# Page excerpt:
# ALMA reveals sequential high-mass star formation in the G9.62+0.19   complex

**Authors:** Tie Liu, John Lacy, Pak Shing Li, Ke Wang, Sheng-Li Qin, Qizhou Zhang,, Kee-Tae Kim, Guido Garay, Yuefang Wu, Diego Mardones, Qingfeng Zhu, Ken'ichi, Tatematsu, Tomoya Hirota, Zhiyuan Ren, Sheng-Yuan Liu, Huei-Ru Chen, Yu-Nung, Su, and Di Li

arXiv: 1705.04907 · 2017-11-01

## TL;DR

ALMA observations of the G9.62+0.19 complex reveal sequential high-mass star formation within a filamentary clump, showing diverse core evolutionary stages and the influence of stellar feedback on star formation processes.

## Contribution

This study provides detailed ALMA imaging of a filamentary star-forming region, highlighting sequential high-mass star formation and the impact of HII region feedback, which was not previously well characterized.

## Key findings

- Detection of 12 dense cores at various evolutionary stages.
- Identification of outflows associated with specific cores.
- Evidence of feedback from HII regions inducing sequential star formation.

# Data supplied:
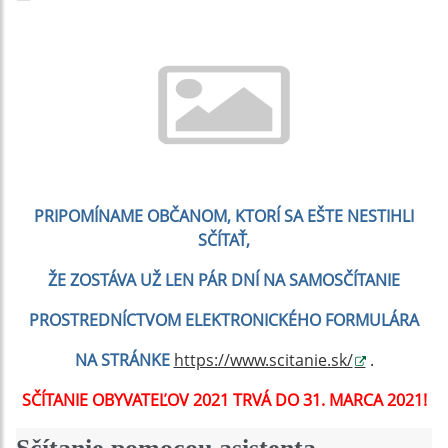
PRIPOMÍNAME OBČANOM, KTORÍ SA EŠTE NESTIHLI
SČÍTAŤ,
ŽE ZOSTÁVA UŽ LEN
PÁR DNÍ
NA SAMOSČÍTANIE
PROSTREDNÍCTVOM ELEKTRONICKÉHO FORMULÁRA
NA STRÁNKE
https://www.scitanie.sk/
.
SČÍTANIE OBYVATEĽOV 2021 TRVÁ DO 31. MARCA 2021!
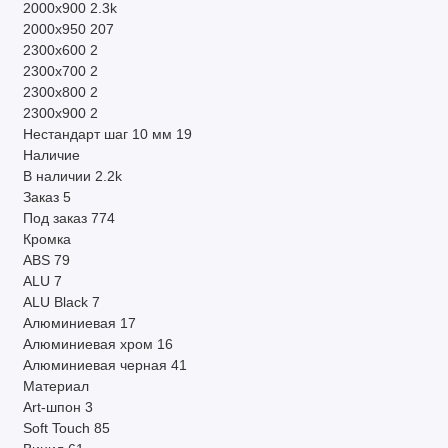
2000х900
2.3k
2000х950
207
2300х600
2
2300х700
2
2300х800
2
2300х900
2
Нестандарт шаг 10 мм
19
Наличие
В наличии
2.2k
Заказ
5
Под заказ
774
Кромка
ABS
79
ALU
7
ALU Black
7
Алюминиевая
17
Алюминиевая хром
16
Алюминиевая черная
41
Материал
Art-шпон
3
Soft Touch
85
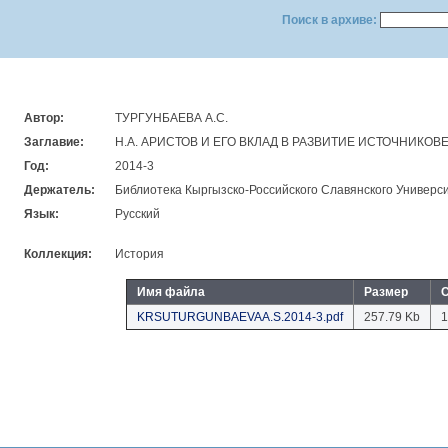
Поиск в архиве:
Автор:
ТУРГУНБАЕВА А.С.
Заглавие:
Н.А. АРИСТОВ И ЕГО ВКЛАД В РАЗВИТИЕ ИСТОЧНИКО
Год:
2014-3
Держатель:
Библиотека Кыргызско-Российского Славянского Универси
Язык:
Русский
Коллекция:
История
Имя файла
Размер
С
KRSUTURGUNBAEVAA.S.2014-3.pdf
257.79 Kb
1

# Using the information:
A. Please reproduce the G9.62+0.19 summary verbatim, everything from "## Contribution" down to "various evolutionary stages.".
B. Find each line in the entries that contains the string "Алюминиевая", and copy those lines out.

# Task-by-task results:
A.
## Contribution

This study provides detailed ALMA imaging of a filamentary star-forming region, highlighting sequential high-mass star formation and the impact of HII region feedback, which was not previously well characterized.

## Key findings

- Detection of 12 dense cores at various evolutionary stages.

B.
Алюминиевая
Алюминиевая хром
Алюминиевая черная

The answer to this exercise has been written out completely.